Part 2: From Chip Optimization to World Simulation
Implementing VLA necessitates pushing existing computing platforms to their limits through engineering optimization.
With a theoretical computing power of 700 TOPS, the Thor chip achieves a reasoning efficiency of 1000 TOPS through INT8 and FP8 mixed-precision optimization, PTX underlying rewrite, CUDA modifications, and other techniques. This supports the VLA model's operation at a high frame rate of 10Hz.
Even on the less powerful Orin-X chip, INT4 mixed precision and streamlined MoE deployment are employed to achieve a reasoning experience comparable to the Thor platform, maintaining synchronized capabilities.
Data and training capabilities form another cornerstone. The data closed loop has amassed over 1.2 billion valid driving data segments, using 'experienced driver style' as the annotation criterion to clean the training data, ensuring high safety, comfort, and regulatory compliance.
The current model is based on 10 million Clips for foundational training, achieving stable convergence from FP32 to FP8/INT4 models through QAT quantization training and proprietary toolchains. Coupled with the RLHF reinforcement learning mechanism, it ensures each model version continually approaches the goal of '10 times the safety of human driving.'
The true leap in the VLA model hinges not on training data alone but on the implementation of the world model and simulation environment.
Amidst the high costs and slow feedback cycles of the physical world, Li Auto's proprietary world model constructs a comprehensive embodied intelligent training space. By creating a 3D physical environment with Agent intelligence, it simulates details such as traffic light visibility, vehicle behavior feedback, and collision response. This enables the replacement of real-vehicle training with simulations in over 90% of scenarios.

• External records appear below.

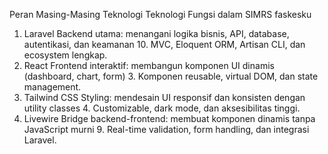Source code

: Peran Masing-Masing Teknologi
Teknologi	Fungsi dalam SIMRS	faskesku

1. Laravel	Backend utama: menangani logika bisnis, API, database, autentikasi, dan keamanan 10.	MVC, Eloquent ORM, Artisan CLI, dan ecosystem lengkap.
2. React	Frontend interaktif: membangun komponen UI dinamis (dashboard, chart, form) 3.	Komponen reusable, virtual DOM, dan state management.
3. Tailwind CSS	Styling: mendesain UI responsif dan konsisten dengan utility classes 4.	Customizable, dark mode, dan aksesibilitas tinggi.
4. Livewire	Bridge backend-frontend: membuat komponen dinamis tanpa JavaScript murni 9.	Real-time validation, form handling, dan integrasi Laravel.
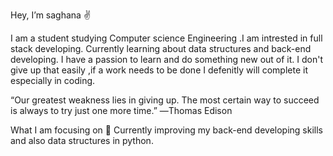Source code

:  Hey, I’m saghana ✌️

I am a student studying Computer science Engineering .I am intrested in full stack developing. Currently learning about data structures and back-end developing.
I have a passion to  learn and do something new out of it. I don't give up that easily ,if a work needs to be done I defenitly will complete it especially in coding.

“Our greatest weakness lies in giving up. The most certain way to succeed is always to try just one more time.” ―Thomas Edison

What I am focusing on 🤖
Currently improving my back-end developing skills and also data structures in python.

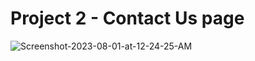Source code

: # Project 2 - Contact Us page
<img src="https://i.ibb.co/ZBtq5sv/Screenshot-2023-08-01-at-12-24-25-AM.png" alt="Screenshot-2023-08-01-at-12-24-25-AM" border="0" />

The system supports over 300,000 kilometers of test mileage daily, amassing over 40 million kilometers of simulation data. Each simulation sample undergoes evaluation, scoring, feedback, and reinforcement through training by the large model, forming a comprehensive closed loop.
In the OTA 7.5 'Super Alignment' update, the VLA model surpasses previous-generation end-to-end models in scores through coverage and evaluation of over 400,000 simulation scenarios.
Li Auto's world model simulation capabilities represent the paramount technical barrier for the VLA model. They accelerate the model optimization process and establish an industry-leading evaluation system and behavior reward mechanism. This provides genuine feedback for reinforcement learning and ensures the orderly evolution of safety, comfort, and compliance during the model's continuous embodied intelligence enhancement.
Summary
VLA could represent a path for assisted driving, evolving from the separation of perception, decision-making, and execution towards the integration of human-like reasoning, interaction, and autonomous behavior. The true value of VLA lies not merely in being a 'driver model' that drives more smoothly, requires fewer takeovers, and communicates more naturally, but in its transformative potential to redefine the future of autonomous driving.